Article intéressant même si je trouve les conclusions un peu radicales, n'est ce pas plutôt bon signe de voir les professionnels conserver une certaine distance avec les effet de mode. Je trouve qu'il faut plutôt sans réjouir et il me parait juste d'attendre une véritable maturité des technos avant de foncer tête baisser sur une nouvelle mode.

Soumis par bruno (non vérifié) - le 13 octobre 2008 à 17h49

@ Bruno, je suis d'accord sur le risque d'effet de mode.

Mais je pense - à mon humble avis - que
dans cette chronique le cas présenté est plus sur des stratégies de fond.

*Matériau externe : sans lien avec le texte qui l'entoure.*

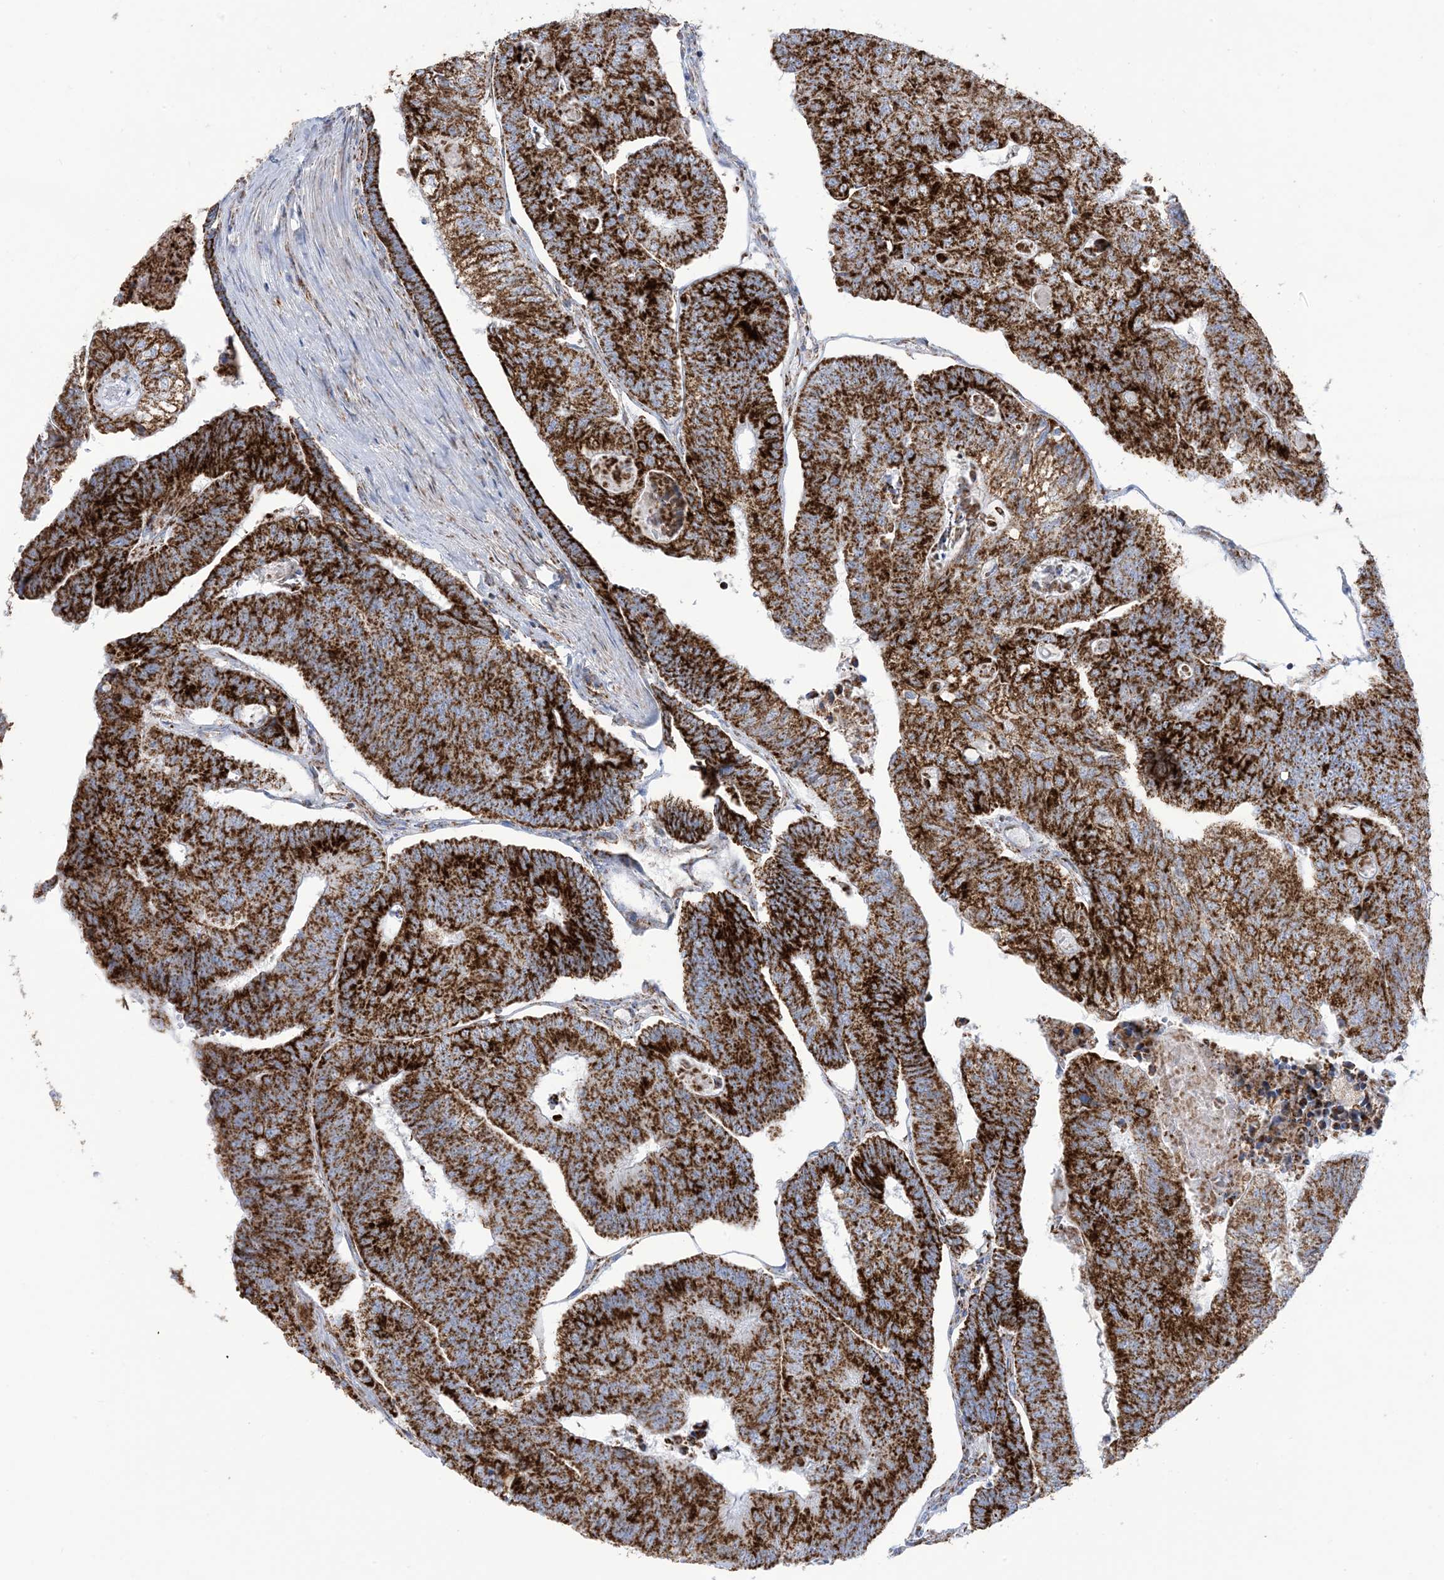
{"staining": {"intensity": "strong", "quantity": ">75%", "location": "cytoplasmic/membranous"}, "tissue": "colorectal cancer", "cell_type": "Tumor cells", "image_type": "cancer", "snomed": [{"axis": "morphology", "description": "Adenocarcinoma, NOS"}, {"axis": "topography", "description": "Colon"}], "caption": "Human colorectal cancer (adenocarcinoma) stained with a brown dye exhibits strong cytoplasmic/membranous positive staining in approximately >75% of tumor cells.", "gene": "SAMM50", "patient": {"sex": "female", "age": 67}}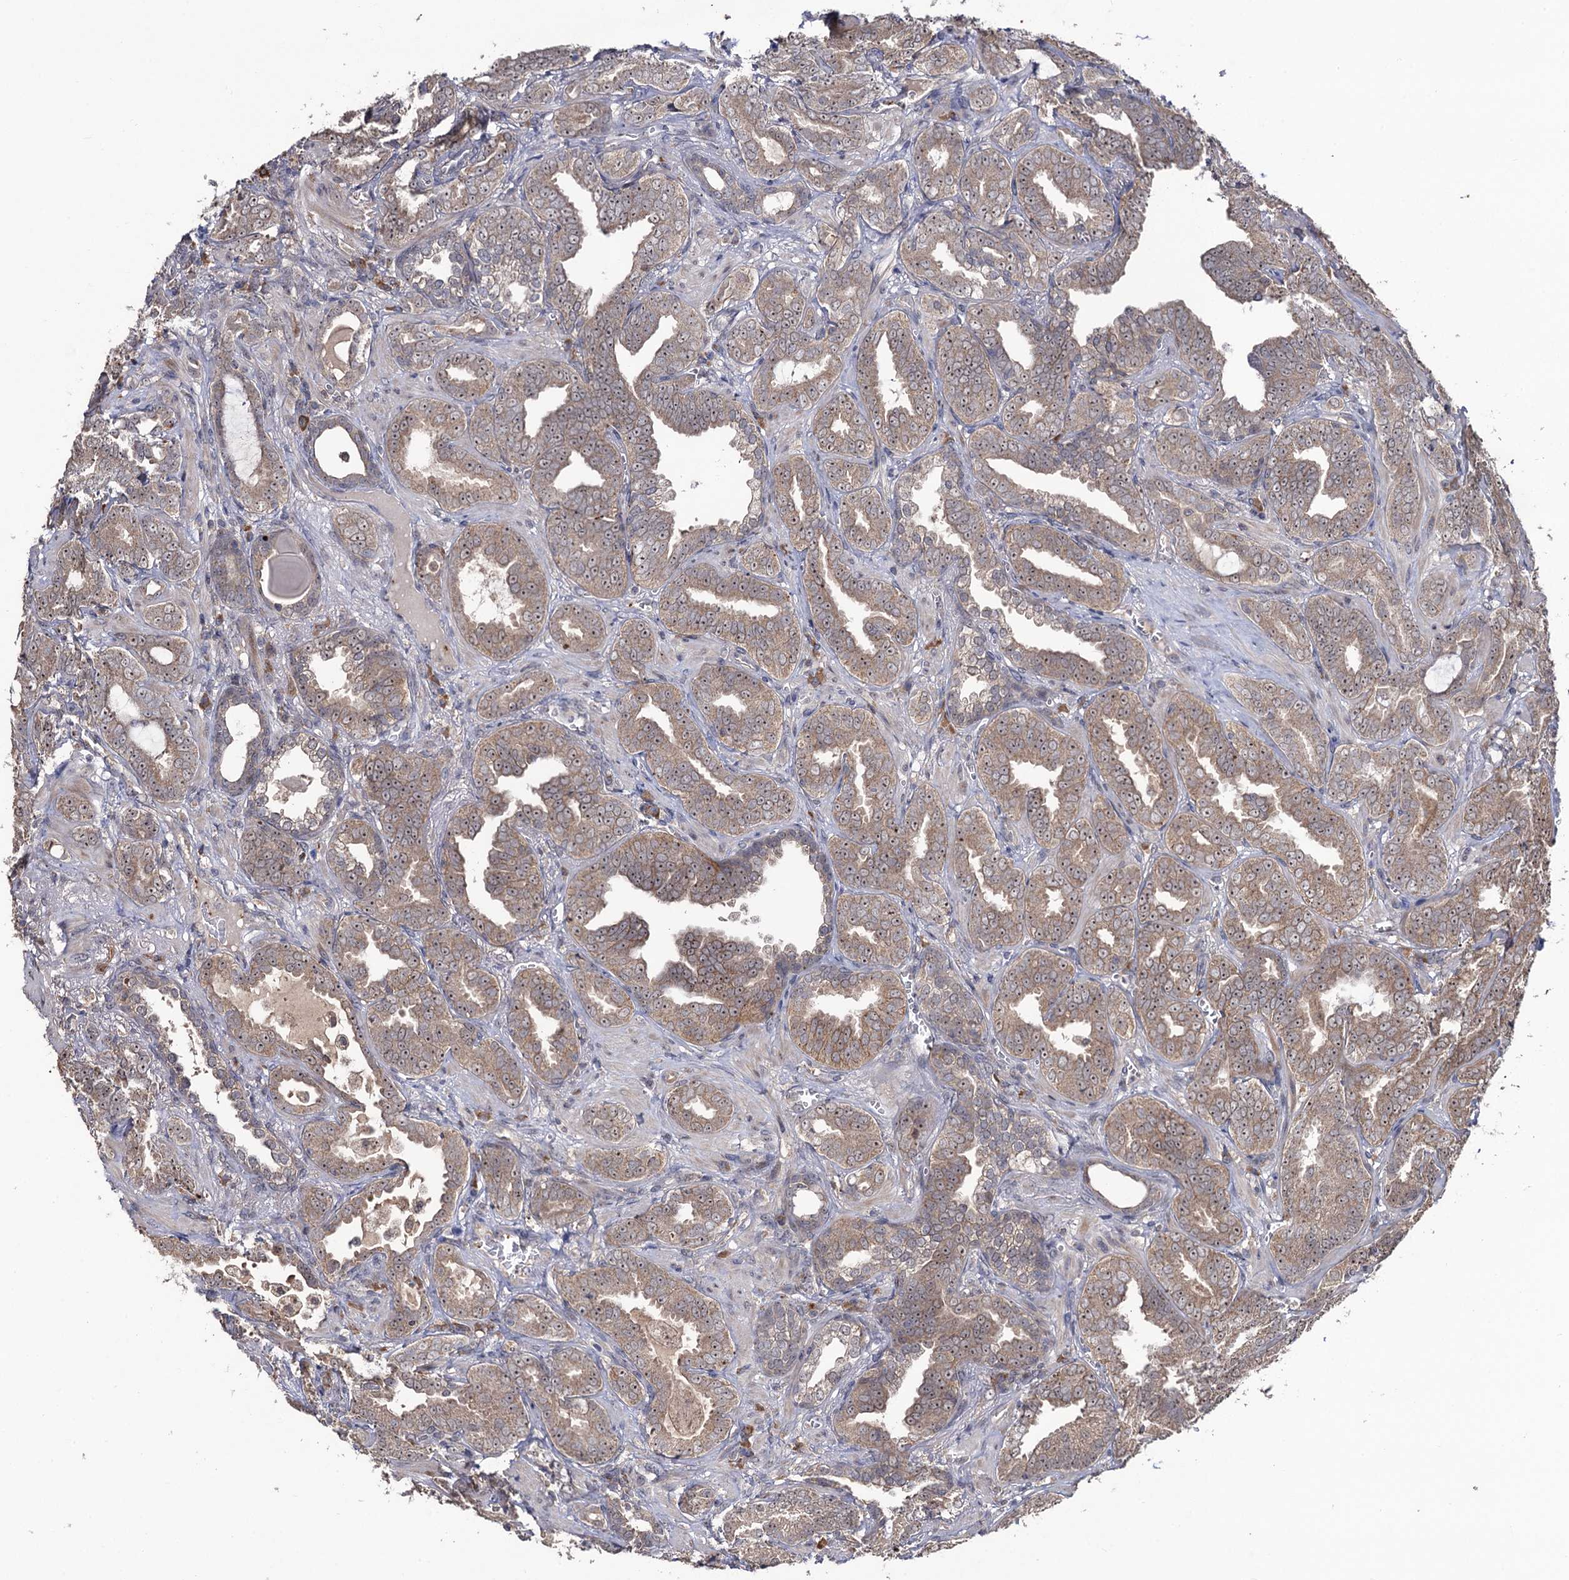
{"staining": {"intensity": "weak", "quantity": ">75%", "location": "cytoplasmic/membranous"}, "tissue": "prostate cancer", "cell_type": "Tumor cells", "image_type": "cancer", "snomed": [{"axis": "morphology", "description": "Adenocarcinoma, High grade"}, {"axis": "topography", "description": "Prostate and seminal vesicle, NOS"}], "caption": "This micrograph reveals prostate adenocarcinoma (high-grade) stained with immunohistochemistry (IHC) to label a protein in brown. The cytoplasmic/membranous of tumor cells show weak positivity for the protein. Nuclei are counter-stained blue.", "gene": "LRRC63", "patient": {"sex": "male", "age": 67}}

Pour avoir été formateur, le simple changement d'une icône prends parfois des dimensions hallucinantes...

Combien de Patch existent pour obtenir l'ancienne interface sur des nouvelles versions de logiciel...

Au fond pourquoi n'aimons nous pas le changement ? N'est ce pas souvent parce qu'avant tout on ne comprend pas ce qu'il nous apporte...

Au fond on se demande avant tout ce que l'on va gagner ?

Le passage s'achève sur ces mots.